De actie moet dus komen van de overheid: de situatie dat belangrijke infrastructuur in handen is van enkele partijen die samen de markt mogen verdelen, is een recept voor een gebrek aan concurrentie. Een oplossing is één netwerk te bouwen dat in handen is van de overheid, waarop alle bedrijven tegen gelijke voorwaarden diensten kunnen afnemen. Maar dat is lastig te realiseren en of de prijzen dan wel zouden zakken, is uiteraard nog maar de vraag.

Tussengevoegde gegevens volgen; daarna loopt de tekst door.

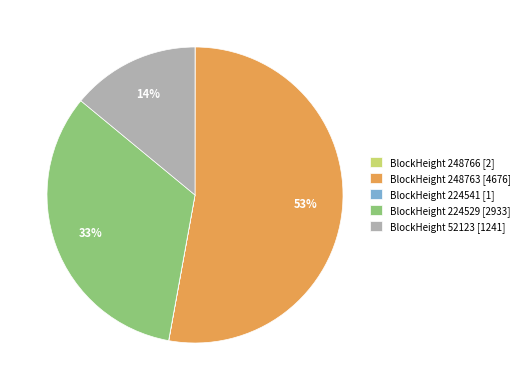

Combined, do BlockHeight 224529 [2933] and BlockHeight 248763 [4676] account for over 50%?

Yes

Het is goed dat dit onderzoeksrapport er eindelijk is, al bestaat de kans dat niet de onderste steen boven is gehaald: de ACM stelt dat er geen bewijs is voor verboden prijsafspraken, maar stelt niet dat ze niet zijn gemaakt. Toch ligt er wel een concrete maatregel van de ACM waaraan de providers zich beloven te houden: zij mogen niet langer publiek vooraankondigingen doen van plannen, zoals KPN deed met de aansluitkosten. Dat is uiteraard slechts de bestrijding van een gevolg, en niet van de oorzaak van de mogelijke stilzwijgende verstandhouding: er zijn simpelweg te weinig bedrijven die samen teveel macht in handen hebben.